Senator MOORE: That would be great. Thanks.

CHAIR: This may be a dumb question. Why can't we do a more complicated formula? With your sentinel indicators here, why can't you do a series of equations and plug in the data and come out with a system that is more flexible? I am looking at your table 3 here with your new classifications. Some of those, as you said earlier, seem to be anomalous. So why can't we have a more complicated system, if it just means that, for every town, we plug in a series of indicators with measurements against each of those indicators that actually does measure all of the indicators for why somebody would or would not locate in a town?

Prof. Humphreys : Such an exercise would academically be feasible and possible. Whether it is a worthwhile thing to do in the practical application is a moot point. In terms of understanding, I think we have actually done a lot of that work. If you look at our detailed investigations with the models program, we actually surveyed all doctors. We went intensively looking at the economic and practice activity of practices. We then visited, bought the practice for a day, and interviewed everyone there and looked at it, so you can see what happens. The problem with that is that you will always end up with some aspect of uniqueness. We were able to tease out those things that are common across the board like the demands of being on call and the way they increase as you become more and more remote.

CHAIR: Yes, which is why your indicators seem pretty reasonable. My point is, and getting back to the point that Senator Moore made, we still have that five per cent. So with the current system we have anomalies which people have concerns about. With your system we are going to get five per cent anomalies.

Prof. Humphreys : Five per cent? I do not know but, yes, there will always be anomalies. There would be some places that perhaps do not fit that for some exceptional reason. It might be the Falls Creek practice that is a seasonal practice, for example. Because of that one factor it does not necessarily equate with the group in which it fits.

CHAIR: What is the percentage of anomalies that we have with the current system, with the RA system?

Prof. Humphreys : I would think it is actually quite huge. Since the introduction of the ASGC, I have followed the complaints. I looked at the submissions that came in and I saw many of them saying that it was just inequitable. I am based here and it is inequitable for me. If I were a recent graduate looking out there I would say, 'Why the hell would I go there?'

CHAIR: There seems to be a lot. We have certainly had a lot of complaints. What I am looking at is how we get a system where we reduce the number of complaints. You cannot get a perfect system but there must be a way we can reduce them. It seems to me that the more we can deal with uniqueness the more we can actually recompense and get a system that meets people's needs.

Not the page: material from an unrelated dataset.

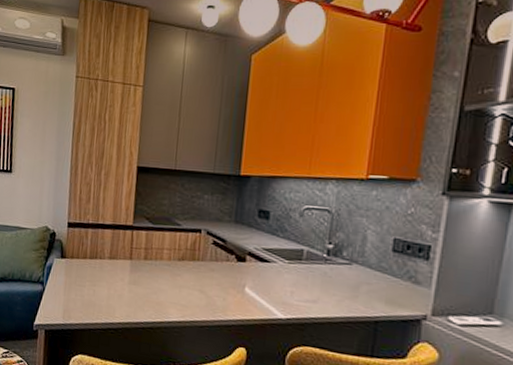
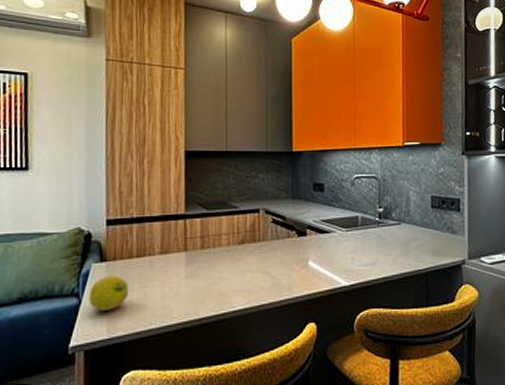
fruit: none [50,270,82,301] -> present [89,275,128,311]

Prof. Humphreys : I do not have an answer to that for you. I think there is a bit of a 'suck it and see' approach.

CHAIR: It is getting down to how we build in that flexibility.

Prof. Humphreys : I think it would need to be road tested. We have not road tested this. We have not had the funding to road test it out there, but it could be done. The department could examine it, for example, and do a comparison of this versus the other things. Then, with rural doctors organisations, have a look to see how it plays out.

CHAIR: Thank you. We have given you a bit of homework and we have taken on some ourselves.